Comparing End-of-Life Care for Cancer Patients in 7 Developed Countries

Among 7 developed countries, the United States has the lowest proportion of deaths that occur in the hospital and the lowest number of days spent in the hospital during the last 6 months of life.

The United States actually has the lowest proportion of deaths in the hospital and the lowest number of days in the hospital in the last 6 months of life among 7 developed countries, according to a new study published in JAMA.

Some 20 years ago, most deaths due to terminal illness were reported to occur in the hospital. More than one-fourth of the Medicare budget was devoted to the care of beneficiaries. Developed countries spend large amounts in healthcare usage for patients during their end-of-life treatments.

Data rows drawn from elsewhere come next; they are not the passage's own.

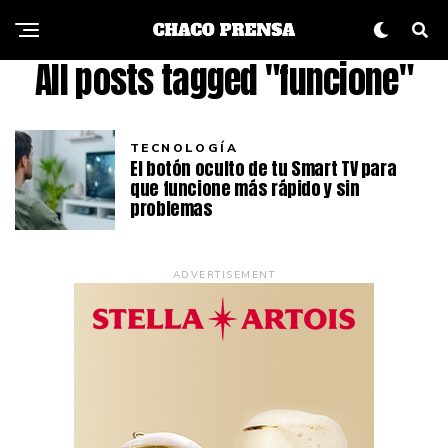
All posts tagged "funcione"
TECNOLOGÍA
El botón oculto de tu Smart TV para
que funcione más rápido y sin
problemas
ADVERTISEMENT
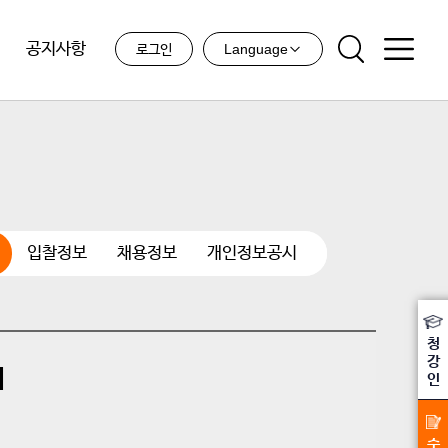
공지사항
Language
로그인
입찰정보
채용정보
개인정보공시
청
강
개
인
수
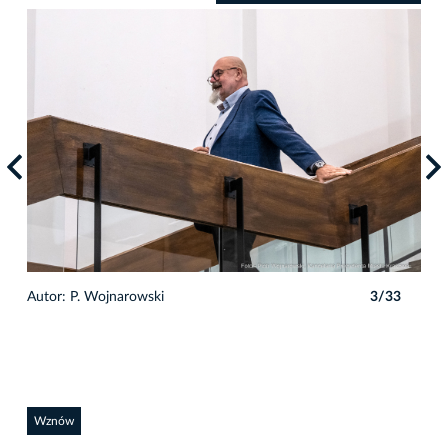
3
Autor: P. Wojnarowski
3/33
Auto
Wznów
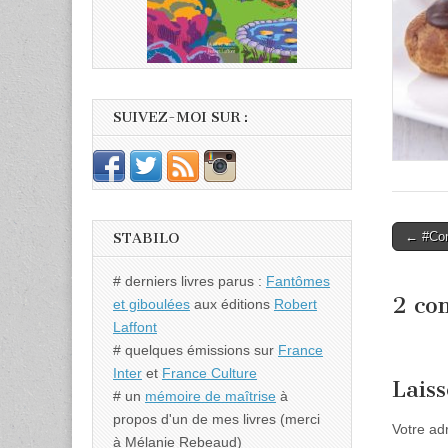
SUIVEZ-MOI SUR :
Post
← #Con
STABILO
naviga
# derniers livres parus :
Fantômes
2 co
et giboulées
aux éditions
Robert
Laffont
# quelques émissions sur
France
Inter
et
France Culture
Lais
# un
mémoire de maîtrise
à
propos d'un de mes livres (merci
Votre ad
à Mélanie Rebeaud)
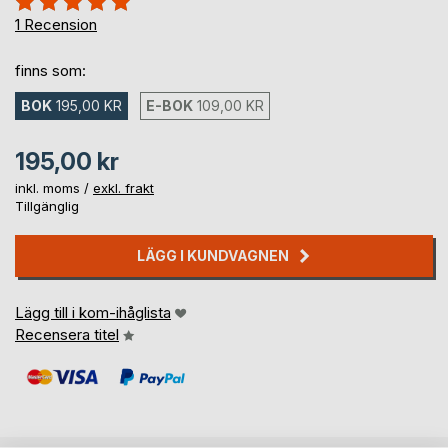
100%
1
Recension
finns som:
BOK
195,00 KR
E-BOK
109,00 KR
195,00 kr
inkl. moms /
exkl. frakt
Tillgänglig
LÄGG I KUNDVAGNEN
Lägg till i kom-ihåglista
Recensera titel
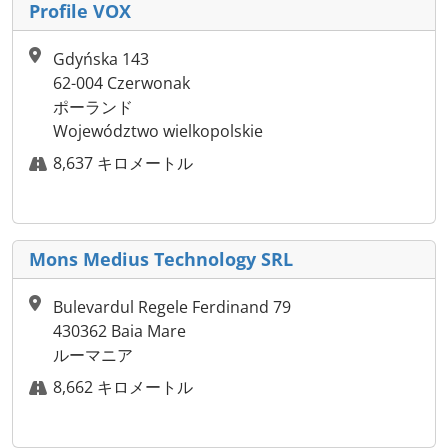
Profile VOX
Gdyńska 143
62-004 Czerwonak
ポーランド
Województwo wielkopolskie
8,637 キロメートル
Mons Medius Technology SRL
Bulevardul Regele Ferdinand 79
430362 Baia Mare
ルーマニア
8,662 キロメートル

The new study, led by Ezekiel J. Emanuel, MD, PhD, compared the utilization of healthcare services and end-of-life costs among developed countries. The study focused on Belgium, Canada, England, Germany, the Netherlands, Norway, and the United States.

Using administrative and registry data from 2010, the researchers included patients older than 65 years of age who died with cancer. The bases of comparison were the patterns of care they received, the utilization of healthcare services and the costs during the final days before their death.

The researchers found that 29.4% of cancer patients in Netherlands died in the hospital. In England, Norway, and Germany, over 38% of the cancer patients died in hospital. Belgium and Canada had large figures—more than 50%. As compared to the 6 nations, US had the least number of patients dying in the hospital—just about 22.2%.

However, US showcased poor performance in dispensing end-of-life care related to high technology interventions. Mora than 40% of patients who died with cancer were admitted to the intensive care unit in the last 6 months of life. This is more than twice of any other country in the study. Also, 38.7% of American patients dying with cancer received at least 1 chemotherapy episode in the last 6 months of life, again more than the other countries in the study.

In Belgium, Canada, England, Germany, and Norway, end-of-life care is more hospital-centric than it is in the Netherlands or the US. However, hospital expenditures near the end of life were higher in the US, Norway, and Canada as compared with the other countries.

End-of-life care in America is considered expensive, resource consuming and insufficiently attentive to patients’ needs and wishes. Comparatively, other developed nations spend less than the US on healthcare. Many argue that it is because of the lower-intensity care offered toward the end-of-life. However, irrespective of nation of origin, there appears to be a disconnect between patients’ stated preferences for dying at home and actually dying in the hospital.

“Excessive utilization of high-intensity care near the end of life, particularly in the United States relative to other developed countries, underscores the need for continued progress to improve end-of-life care practices,” the study authors commented.